Drug duo turns on cancer-fighting gene in kidney, breast cancers
A potentially powerful new approach to treating two lethal metastatic cancers triple negative breast cancer and clear cell renal cell carcinoma, the most common form of kidney cancer has been discovered by researchers at Mayo Clinic in Florida. In the online issue of Molecular Cancer Therapeutics, they report that two drugs, romidepsin and decitabine, work cooperatively to activate a potent tumor suppressor gene that is silenced in these cancers. Once the gene, secreted frizzled related protein one or sFRP1, went to work after the drugs were used, the laboratory tumor cells stopped growing and died.
Both drugs are approved by the Food and Drug Administration to treat blood cancer and are being tested individually in numerous solid cancers in which sFRP1 is disabled. This study was the first to test the use of both in these metastatic cancers linked to sFRP1, and the results are very encouraging, says senior investigator John Copland, Ph.D., a Mayo Clinic molecular biologist.
"We now have the basis for a clinical trial aimed at providing effective therapy for two drug-resistant cancers and perhaps many more tumor types in the future," Dr. Copland says. In addition to breast and kidney cancer, sFRP1 is disabled in colon, ovarian, lung, liver and other tumor types.
Dr.
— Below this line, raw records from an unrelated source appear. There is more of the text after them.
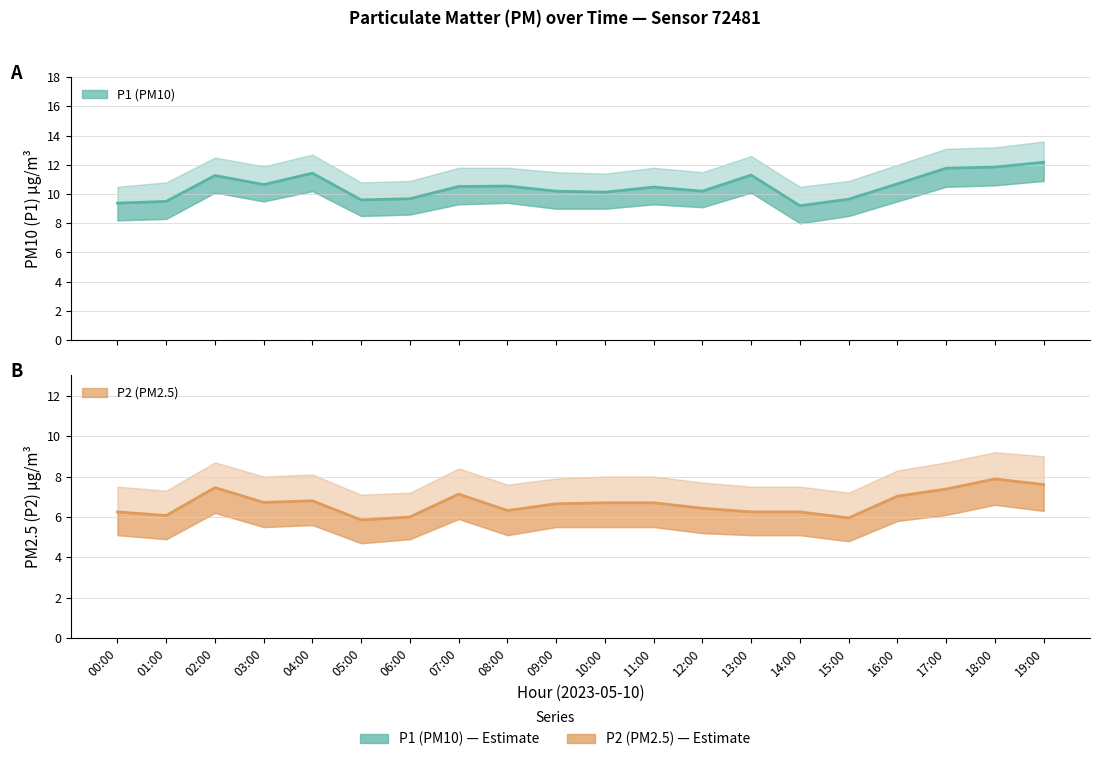

Which series has the widest spread of values?

P1 (PM10)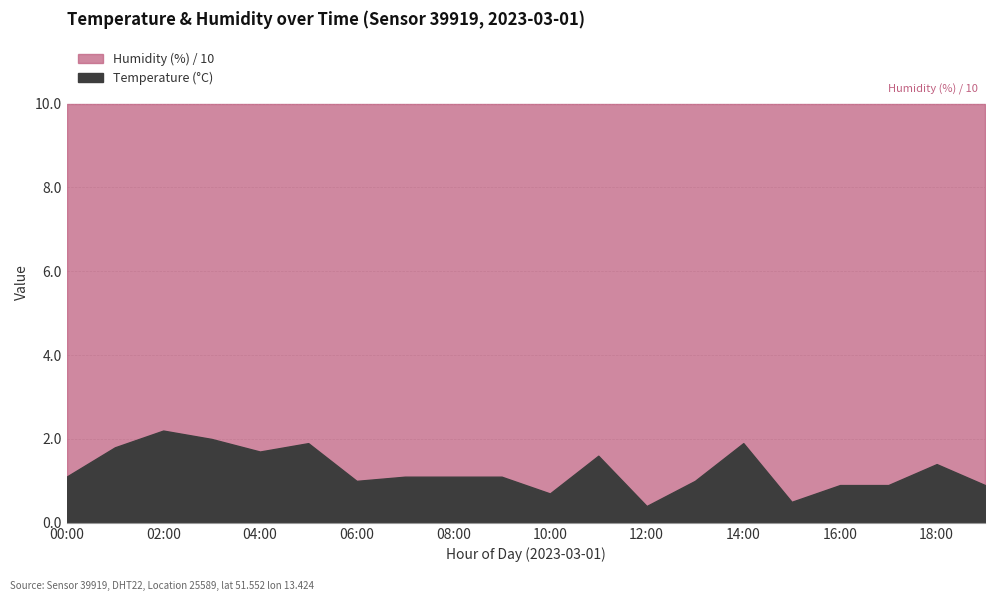

How many lines are shown in the chart?

2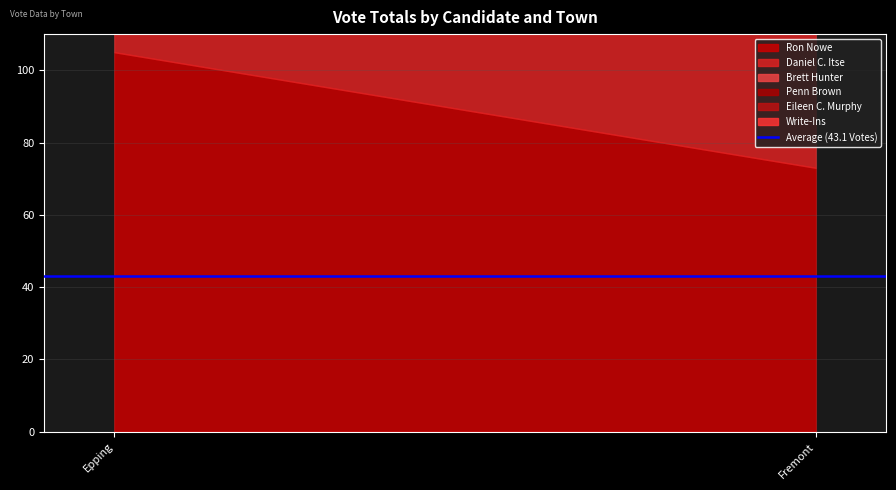

Rank the categories by Brett Hunter value from highest to lowest.

Fremont, Epping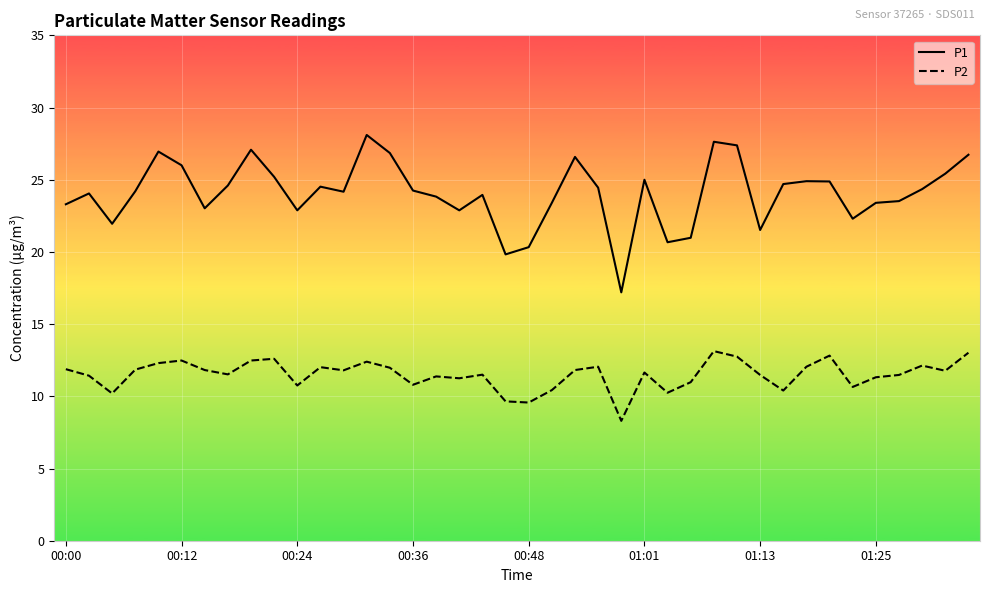

Which series has the largest total across all categories?

P1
Copland and his colleagues earlier discovered that sFRP1 was silenced in certain cancers. This new work demonstrates that its expression can be restored by romidepsin, which is a histone deacetylase inhibitor, and decitabine, a methyltranferase inhibitor. Both are epigenetic drugs, modifying genes in a way that affects whether they are turned on or off.
"Individually, each drug did not induce any form of cell death but, together, they killed all of the different cell lines of kidney and triple negative breast cancer that we tested in the laboratory," says lead investigator Simon Cooper, Ph.D., a Mayo Clinic molecular biologist who specializes in renal cancer.
The two cancers affect up to 80,000 Americans each year and therapies to treat both, especially when they are advanced, have been very limited, says co-author Edith Perez, M.D., deputy director of Mayo Clinic Cancer Center.
"But now, not only do we have a very promising lead on future therapy, but if this combination treatment works as we hope it does, we will have a biomarker to be able to test which patients might benefit the most," she says. "In other words, a biopsy test could identify patients whose tumors had lost sFRP1 function."
The approach to finding this potential new treatment strategy is novel, adds oncologist Michael Menefee, M.D., who is also a study co-author.
"This type of interdisciplinary preclinical research effort is important, not only because of the value of the science, but also because the drugs are already in the clinic and that will facilitate translational efforts and hopefully confirm the preclinical findings in patients with advanced malignancies," he said.